I sniffed packets this time too and found out that even this time, the router sends an ACK to my pc mac id followed by a NAK to mac id ff:ff:ff:ff:ff:ff

But this time it correctly picked up the ACK and ignored the NAK

All this was done with reservation of ip address 192.168.66.102 for my pc mac address in router settings.
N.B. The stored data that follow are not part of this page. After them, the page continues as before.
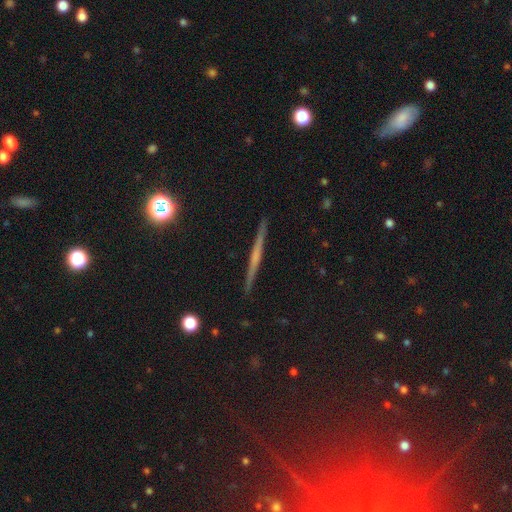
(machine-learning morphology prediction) This is likely a featured or disk galaxy (61%). It is clearly viewed edge-on (98%). Edge-on bulge: likely none (68%). Merging: clearly none (92%).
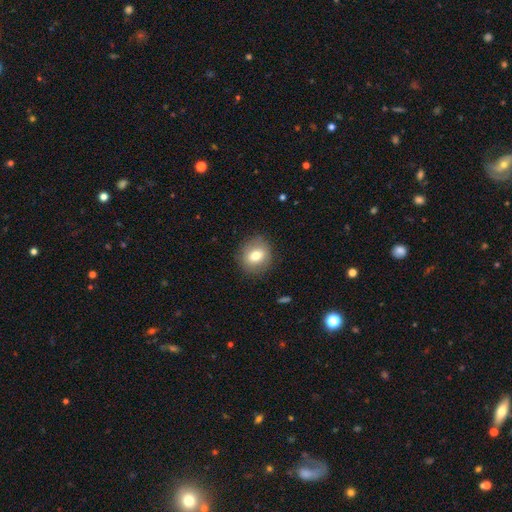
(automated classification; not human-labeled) The model was most divided on "how rounded": round: 70%, in between: 29%, cigar-shaped: 1%. More confident: merging — none (85%); smooth or featured — smooth (73%).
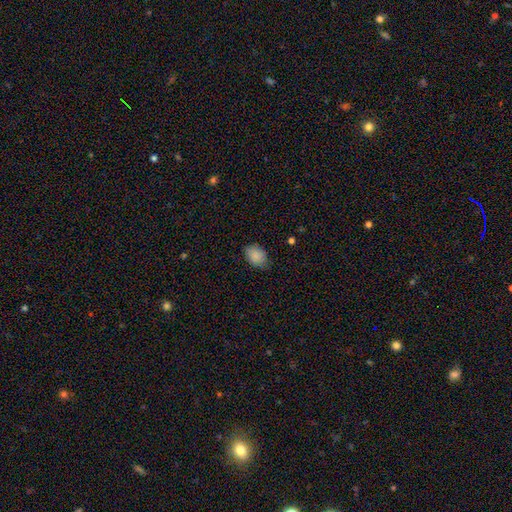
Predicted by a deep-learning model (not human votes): Morphology: type=smooth (88%); roundness=in between (73%); merging=none (76%).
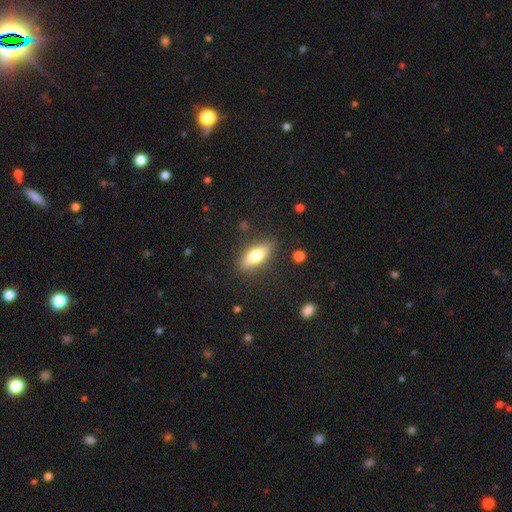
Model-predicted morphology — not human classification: smooth_or_featured: smooth (p=0.71) [alt: featured or disk p=0.22]
how_rounded: in between (p=0.71) [alt: cigar-shaped p=0.25]
merging: none (p=0.85) [alt: minor disturbance p=0.11]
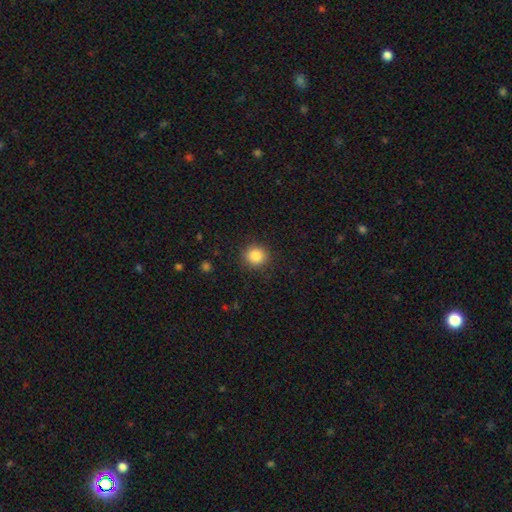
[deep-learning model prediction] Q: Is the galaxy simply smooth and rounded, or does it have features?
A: smooth — 85%.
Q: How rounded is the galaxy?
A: round — 89%.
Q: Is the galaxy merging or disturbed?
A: none — 89%.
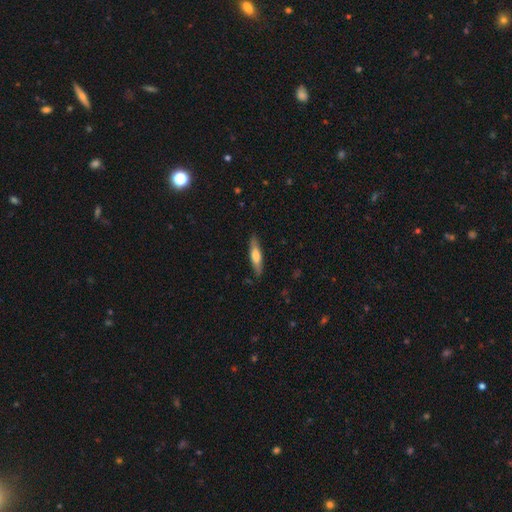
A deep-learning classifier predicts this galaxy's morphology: A smooth galaxy with no disk features (61%) that is cigar-shaped (74%).

Vote fractions:
- Smooth or featured? smooth: 61% / featured or disk: 33% / star or artifact: 6%
- How rounded? cigar-shaped: 74% / in between: 24% / round: 2%
- Merging? none: 85% / minor disturbance: 12% / major disturbance: 2% / merger: 1%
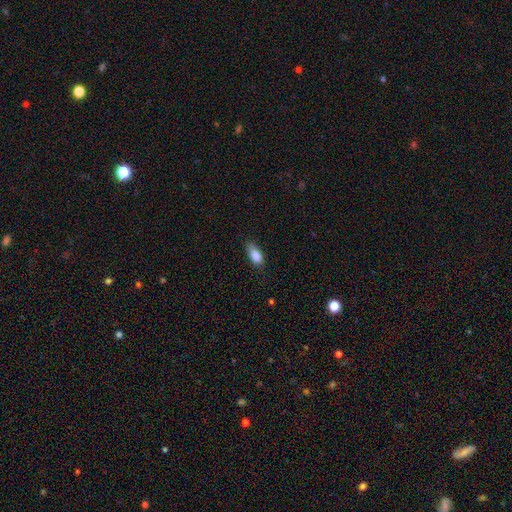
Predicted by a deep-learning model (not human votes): smooth_or_featured: smooth (p=0.85) [alt: featured or disk p=0.08]
how_rounded: in between (p=0.84) [alt: cigar-shaped p=0.12]
merging: none (p=0.65) [alt: minor disturbance p=0.28]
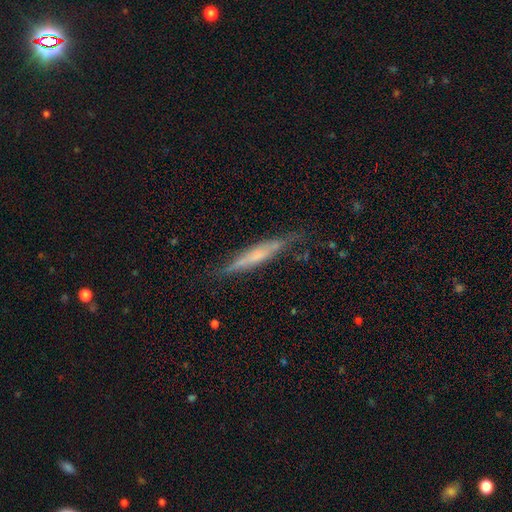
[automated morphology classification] smooth_or_featured: featured or disk (p=0.49) [alt: smooth p=0.43]
merging: none (p=0.66) [alt: minor disturbance p=0.24]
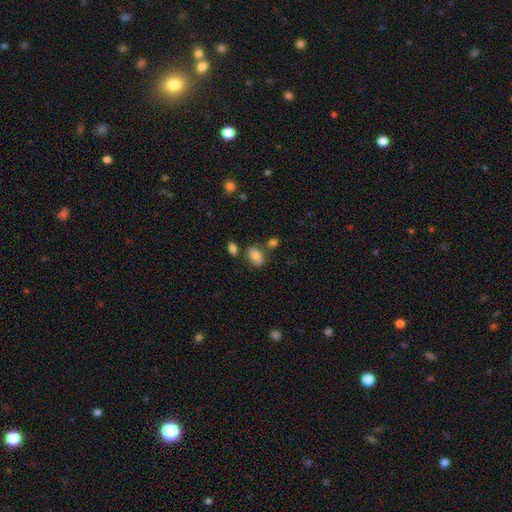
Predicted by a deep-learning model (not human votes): Overall: smooth (83%). How rounded: in between (86%). Merging: none (68%).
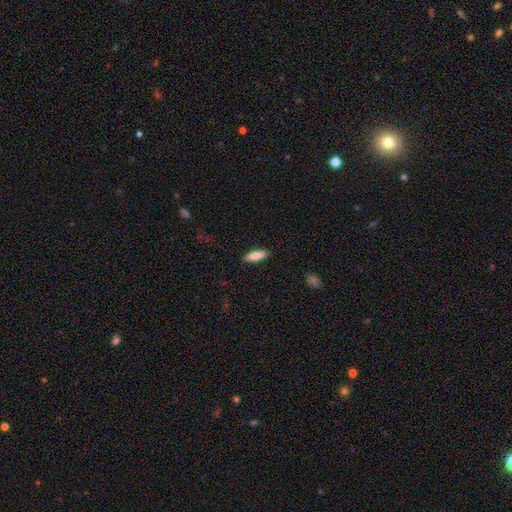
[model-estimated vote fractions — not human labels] Smooth or featured? Predicted: smooth (p=0.78). How rounded? Predicted: in between (p=0.51). Merging? Predicted: none (p=0.89).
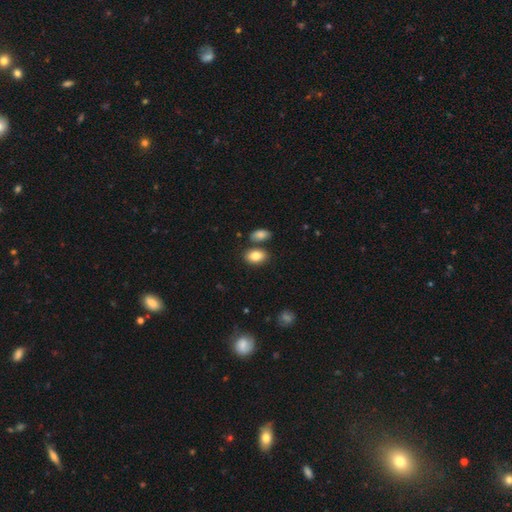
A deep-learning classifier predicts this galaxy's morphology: type=smooth (83%); roundness=in between (87%); merging=none (71%).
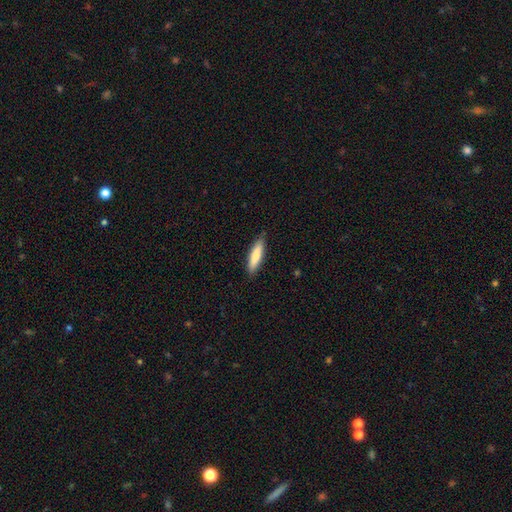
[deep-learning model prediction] Smooth or featured? smooth (80%)
How rounded? cigar-shaped (74%)
Merging? none (86%)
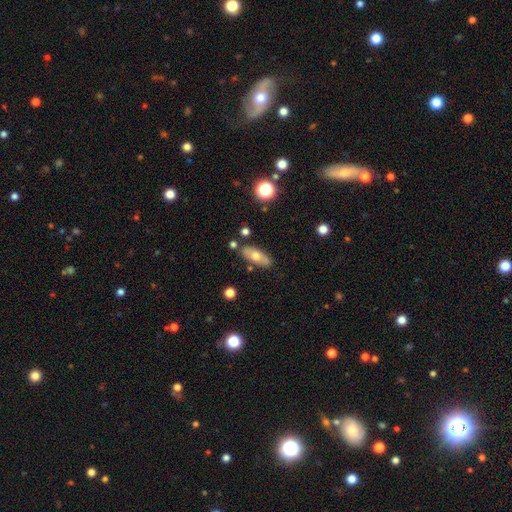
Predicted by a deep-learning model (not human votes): smooth 61%, featured or disk 32%, star or artifact 7%. Down the decision tree: how rounded — in between (75%); merging — none (80%).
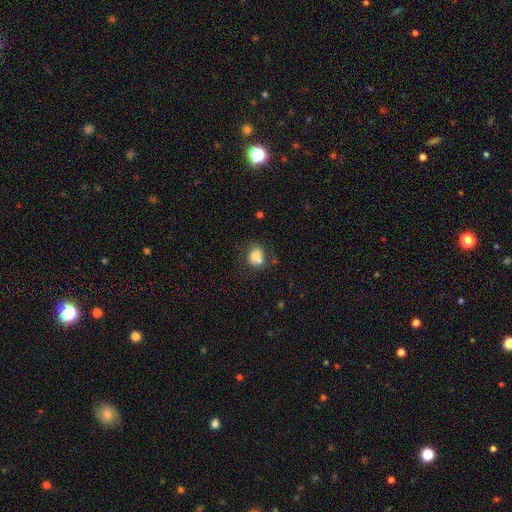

My final step would be to disable this reservation and sniff packets. (In this case dhcpcd always works) I will upload the packets once i sniff.

----------

## fornix

 *UberLord wrote:*   

> 
> 
> The chance are that you're using the dnsmasq DHCP server then. Can you find out which version it's running? IE, do you have console access to the router?

 

The worst part is that the router does not support ssh. I know its lame and I am even thinking of changing the firmware due to that. Only interface is an http one.

----------

## UberLord

 *fornix wrote:*   

> I sniffed the packets using wireshark after typing in "# dhcpcd eth0". The wireshark pcap file has been uploaded at http://ifile.it/rvpl73b

 

Could you email it to roy@marples.name please? I don't want to sign up for a download service

 *Quote:*   

> 
> 
> I found out one very interesting thing but first let me explain what is happening currently.
> 
> 1. My PC (Current IP 0.0.0.0) sends out DHCP Discover packet
> ...

 

It "ignored" the NAK because the process had completed. ARP check takes enough time for dhcpcd to spot the NAK during configuration. This implies that it's not ARP at fault and you're just working around the real issue. However, you can skip the ARP check as shown above as another work around.

----------

## fornix

 *UberLord wrote:*   

> 
> 
> The chance are that you're using the dnsmasq DHCP server then. Can you find out which version it's running? IE, do you have console access to the router?

 

Yes indeed, from the source code of my firmware, it does seem that dnsmasq is the server being used. i came across /openwrt-wr-tomizone/openwrt-wr/package/dnsmasq/Makefile

```
PKG_NAME:=dnsmasq

PKG_VERSION:=2.35

PKG_RELEASE:=1

PKG_MD5SUM:=57b8643dc394cf2fbd1bced64536c6df
```

The version is 2.35

 *UberLord wrote:*   

> 
> 
> Could you email it to roy@marples.name please? I don't want to sign up for a download service
> 
> 

 

No sign up is required for downloading. Just have to click on Request Download ticket and Download.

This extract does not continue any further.